Raggi drew up a motion to withdraw the bid Wednesday and put it before the city assembly, which has the final say. There was no immediate word if and when the council would take it up.

Malago said the committee would continue working on the bid in the absence of a formal vote, noting the next dossier must be submitted to the IOC on Oct. 7.

“If there’s no formal act, we can continue,” he said. “They can’t just declare it in a news conference.”

Indeed, rival cities weren’t ready to count Rome out altogether.

“There is no confirmation that Rome has departed from the 2024 race and as such it is not appropriate for us to offer any comment except to wish our Italian colleagues well during this period of difficult time,” the Budapest Olympic committee said.

Raggi, a 38-year-old lawyer who is Rome’s first female mayor, was elected in June representing the anti-establishment 5-Star Movement.

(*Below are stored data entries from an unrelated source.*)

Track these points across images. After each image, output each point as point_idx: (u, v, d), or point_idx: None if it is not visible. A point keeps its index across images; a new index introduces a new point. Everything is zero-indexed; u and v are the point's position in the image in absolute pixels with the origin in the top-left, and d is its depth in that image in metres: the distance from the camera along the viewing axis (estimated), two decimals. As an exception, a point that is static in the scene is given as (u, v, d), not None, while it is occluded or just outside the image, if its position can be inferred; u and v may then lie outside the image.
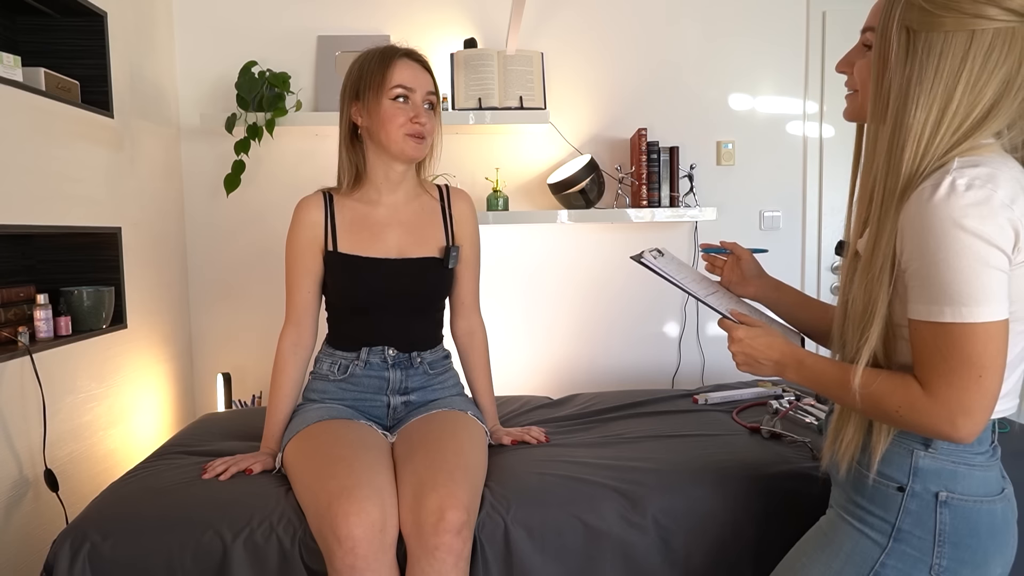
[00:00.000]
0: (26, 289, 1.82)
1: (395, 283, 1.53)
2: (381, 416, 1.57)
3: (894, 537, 0.97)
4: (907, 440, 0.96)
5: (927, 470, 0.95)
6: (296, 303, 1.56)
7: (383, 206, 1.56)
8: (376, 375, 1.55)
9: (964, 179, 0.84)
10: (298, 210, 1.55)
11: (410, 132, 1.47)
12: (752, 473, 1.40)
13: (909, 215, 0.88)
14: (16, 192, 1.68)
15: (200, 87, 2.58)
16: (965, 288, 0.84)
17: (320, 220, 1.53)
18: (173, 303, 2.50)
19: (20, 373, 1.67)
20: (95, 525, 1.28)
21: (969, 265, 0.83)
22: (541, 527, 1.30)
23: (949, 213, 0.84)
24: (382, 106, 1.47)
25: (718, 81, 2.71)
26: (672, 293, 2.75)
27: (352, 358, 1.55)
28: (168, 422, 2.45)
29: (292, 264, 1.55)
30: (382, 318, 1.55)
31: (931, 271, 0.86)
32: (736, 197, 2.73)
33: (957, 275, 0.84)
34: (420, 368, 1.58)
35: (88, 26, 2.03)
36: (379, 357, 1.55)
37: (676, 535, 1.32)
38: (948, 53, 0.88)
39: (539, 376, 2.75)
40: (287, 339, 1.56)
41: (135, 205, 2.24)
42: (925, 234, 0.86)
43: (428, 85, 1.51)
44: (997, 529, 0.96)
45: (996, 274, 0.84)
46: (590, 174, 2.47)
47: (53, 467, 1.74)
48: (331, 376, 1.56)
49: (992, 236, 0.83)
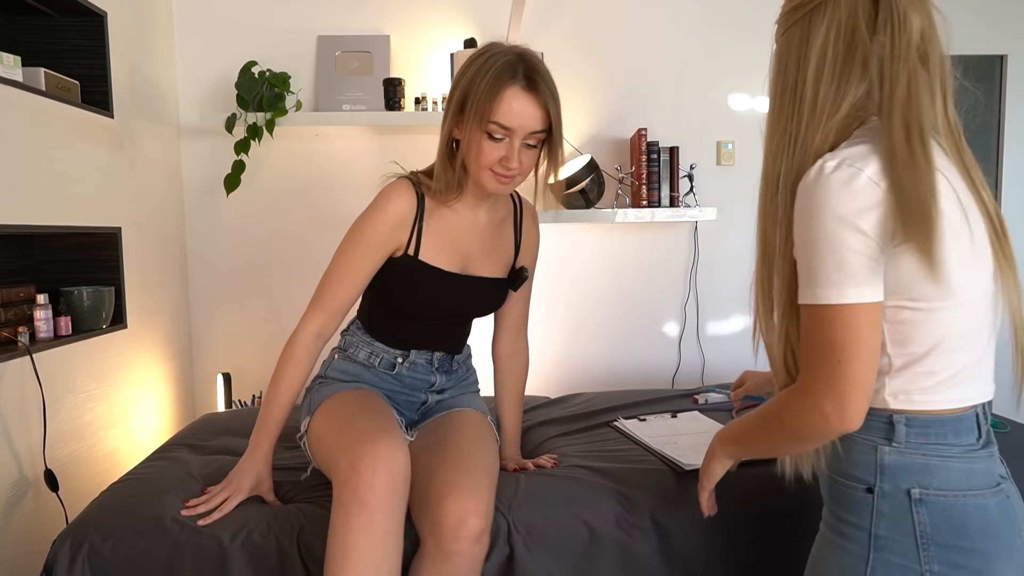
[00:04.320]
0: (26, 289, 1.82)
1: (464, 299, 1.46)
2: (412, 410, 1.52)
3: (874, 546, 0.90)
4: (869, 436, 0.91)
5: (894, 466, 0.89)
6: (339, 294, 1.38)
7: (466, 217, 1.44)
8: (422, 377, 1.49)
9: (834, 161, 0.84)
10: (386, 200, 1.37)
11: (497, 172, 1.31)
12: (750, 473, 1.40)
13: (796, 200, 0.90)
14: (16, 192, 1.68)
15: (200, 87, 2.58)
16: (823, 270, 0.84)
17: (409, 219, 1.37)
18: (173, 303, 2.50)
19: (20, 373, 1.67)
20: (95, 525, 1.28)
21: (828, 246, 0.83)
22: (541, 527, 1.30)
23: (813, 196, 0.84)
24: (476, 136, 1.29)
25: (718, 81, 2.71)
26: (672, 293, 2.76)
27: (397, 355, 1.48)
28: (168, 422, 2.45)
29: (355, 253, 1.37)
30: (439, 326, 1.49)
31: (801, 254, 0.88)
32: (736, 197, 2.73)
33: (818, 257, 0.84)
34: (458, 371, 1.56)
35: (88, 26, 2.03)
36: (426, 359, 1.49)
37: (675, 535, 1.32)
38: (783, 54, 0.94)
39: (539, 376, 2.74)
40: (311, 326, 1.37)
41: (135, 205, 2.24)
42: (798, 218, 0.87)
43: (536, 123, 1.28)
44: (994, 527, 0.88)
45: (855, 256, 0.83)
46: (590, 174, 2.47)
47: (53, 467, 1.74)
48: (368, 364, 1.48)
49: (852, 217, 0.82)
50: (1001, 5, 2.74)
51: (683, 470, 1.40)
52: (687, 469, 1.40)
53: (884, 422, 0.91)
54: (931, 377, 0.89)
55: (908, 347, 0.88)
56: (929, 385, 0.89)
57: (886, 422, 0.90)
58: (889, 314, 0.88)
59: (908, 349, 0.89)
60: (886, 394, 0.90)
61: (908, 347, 0.88)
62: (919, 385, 0.89)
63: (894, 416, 0.90)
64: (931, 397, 0.89)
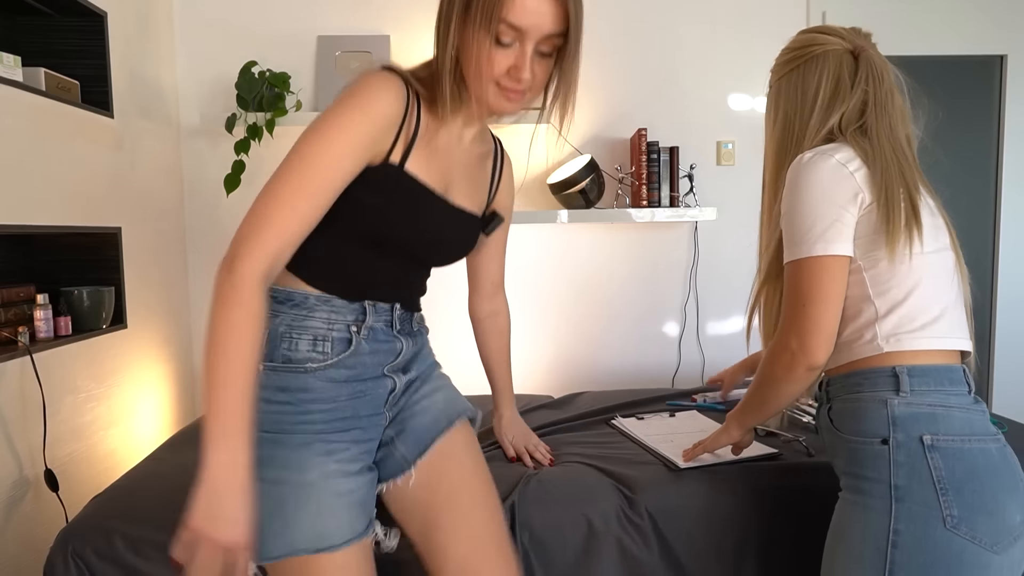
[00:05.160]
0: (26, 289, 1.83)
1: (444, 229, 1.17)
2: (378, 409, 1.14)
3: (895, 497, 0.98)
4: (877, 391, 1.04)
5: (904, 417, 1.01)
6: (303, 210, 0.97)
7: (454, 136, 1.18)
8: (384, 347, 1.14)
9: (811, 152, 1.09)
10: (375, 91, 1.03)
11: (505, 85, 1.07)
12: (750, 471, 1.41)
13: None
14: (16, 192, 1.68)
15: (200, 87, 2.58)
16: (797, 230, 1.07)
17: (397, 117, 1.06)
18: (173, 303, 2.50)
19: (20, 373, 1.67)
20: (95, 525, 1.28)
21: (802, 211, 1.06)
22: (542, 524, 1.31)
23: (796, 173, 1.09)
24: (482, 41, 1.03)
25: (718, 81, 2.71)
26: (672, 293, 2.76)
27: (351, 321, 1.10)
28: (168, 422, 2.45)
29: (331, 151, 0.99)
30: (403, 266, 1.17)
31: (784, 222, 1.10)
32: (736, 197, 2.73)
33: (795, 220, 1.07)
34: (419, 334, 1.24)
35: (88, 26, 2.03)
36: (385, 320, 1.14)
37: (674, 533, 1.33)
38: (773, 96, 1.25)
39: (539, 376, 2.75)
40: (260, 260, 0.94)
41: (135, 205, 2.24)
42: (785, 191, 1.10)
43: (552, 23, 1.03)
44: (998, 469, 0.98)
45: (824, 220, 1.05)
46: (590, 174, 2.47)
47: (53, 467, 1.74)
48: (315, 359, 1.05)
49: (825, 186, 1.05)
50: (1001, 5, 2.74)
51: (678, 468, 1.41)
52: (682, 468, 1.41)
53: (889, 375, 1.04)
54: (913, 320, 1.05)
55: (888, 294, 1.05)
56: (914, 328, 1.05)
57: (890, 375, 1.04)
58: (867, 264, 1.06)
59: (889, 296, 1.05)
60: (879, 340, 1.05)
61: (888, 294, 1.05)
62: (904, 328, 1.05)
63: (896, 368, 1.04)
64: (918, 338, 1.04)
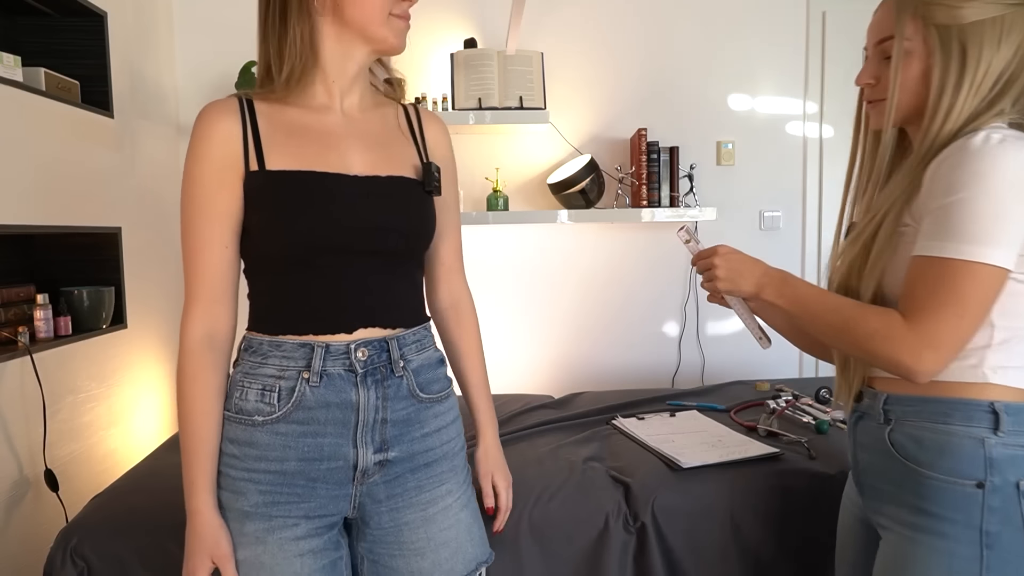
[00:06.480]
0: (26, 289, 1.83)
1: (366, 211, 0.99)
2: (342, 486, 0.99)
3: (986, 544, 0.89)
4: (972, 427, 0.92)
5: (1002, 459, 0.90)
6: (204, 269, 0.98)
7: (334, 112, 1.04)
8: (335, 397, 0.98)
9: (998, 135, 0.89)
10: (201, 121, 0.97)
11: (397, 12, 1.02)
12: (750, 471, 1.41)
13: (939, 164, 0.92)
14: (16, 192, 1.68)
15: (200, 87, 2.58)
16: (976, 228, 0.87)
17: (236, 132, 0.97)
18: (173, 303, 2.50)
19: (20, 373, 1.67)
20: (95, 525, 1.28)
21: (990, 207, 0.87)
22: (543, 525, 1.31)
23: (983, 158, 0.88)
24: None
25: (718, 81, 2.71)
26: (672, 293, 2.76)
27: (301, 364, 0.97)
28: (168, 422, 2.45)
29: (195, 205, 0.96)
30: (356, 274, 1.00)
31: (951, 209, 0.89)
32: (736, 197, 2.73)
33: (975, 214, 0.87)
34: (404, 377, 1.02)
35: (88, 26, 2.03)
36: (341, 362, 0.98)
37: (675, 533, 1.33)
38: (976, 41, 0.95)
39: (539, 376, 2.75)
40: (196, 328, 0.97)
41: (135, 205, 2.24)
42: (956, 175, 0.89)
43: None
44: None
45: (1012, 225, 0.87)
46: (590, 174, 2.47)
47: (53, 467, 1.74)
48: (263, 411, 0.97)
49: (1021, 182, 0.86)
50: (1001, 5, 2.74)
51: (680, 467, 1.41)
52: (684, 467, 1.41)
53: (987, 411, 0.92)
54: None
55: (1014, 320, 0.92)
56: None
57: (989, 411, 0.92)
58: (1014, 282, 0.91)
59: (1013, 322, 0.92)
60: (985, 368, 0.93)
61: (1014, 320, 0.92)
62: (1015, 363, 0.92)
63: (995, 404, 0.92)
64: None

The Rome bid was approved by the city assembly last year with 38 votes in favor and only six against - meaning Raggi will have to put the issue up for another vote to officially end the candidacy.

The IOC requires bidders to have support from the government and city.

Previous Mayor Ignazio Marino, who was forced out over an expense account scandal, had supported the bid. And Premier Matteo Renzi has been a big fan of the candidacy since he helped launch it in 2014. He has said the bid would be doomed if Rome’s mayor doesn’t support it.

A budget of 24 million euros ($27 million) has already been allotted - much of it spent - to the bid committee, even though candidacy head Luca Cordero di Montezemolo has no salary.

Raggi’s rejection was another stinging blow for the IOC’s “Olympic Agenda 2020” program, which was designed to make bidding for and hosting the games more flexible and more affordable.

“Rome was able to bid only after the IOC changed its rules with Agenda 2020 and reduced the costs of putting together a candidacy,” Malago said.

The bid had been slated to be centered around Rome’s historic monuments: a cycling sprint alongside the Roman Forum, beach volleyball at the Circus Maximus and the marathon passing through St. Peter’s Square and finishing under the Arch of Constantine. Plus, a nightly parade of athletes at the Colosseum.

Relying on many venues that were used for the 1960 Olympics in Rome, the candidacy proposed using existing structures for 70 percent of the required sites. The budget had been projected at 5.3 billion euros ($6 billion) - 2.1 billion euros for the construction of permanent venues and the balance for temporary venues.

The withdrawal is another clear signal that the IOC still has a lot of work to do to convince cities that hosting the games is a boon and not a burden.

Voters in Hamburg rejected the German city’s 2024 bid in a referendum. Boston also dropped out last year amid a lack of public and political support and was replaced by Los Angeles.

“It’s very upsetting,” Rome bid vice president Luca Pancalli said. “It’s like we started a race and someone gets out of the pool in the middle of the race and says we’re not racing any longer.”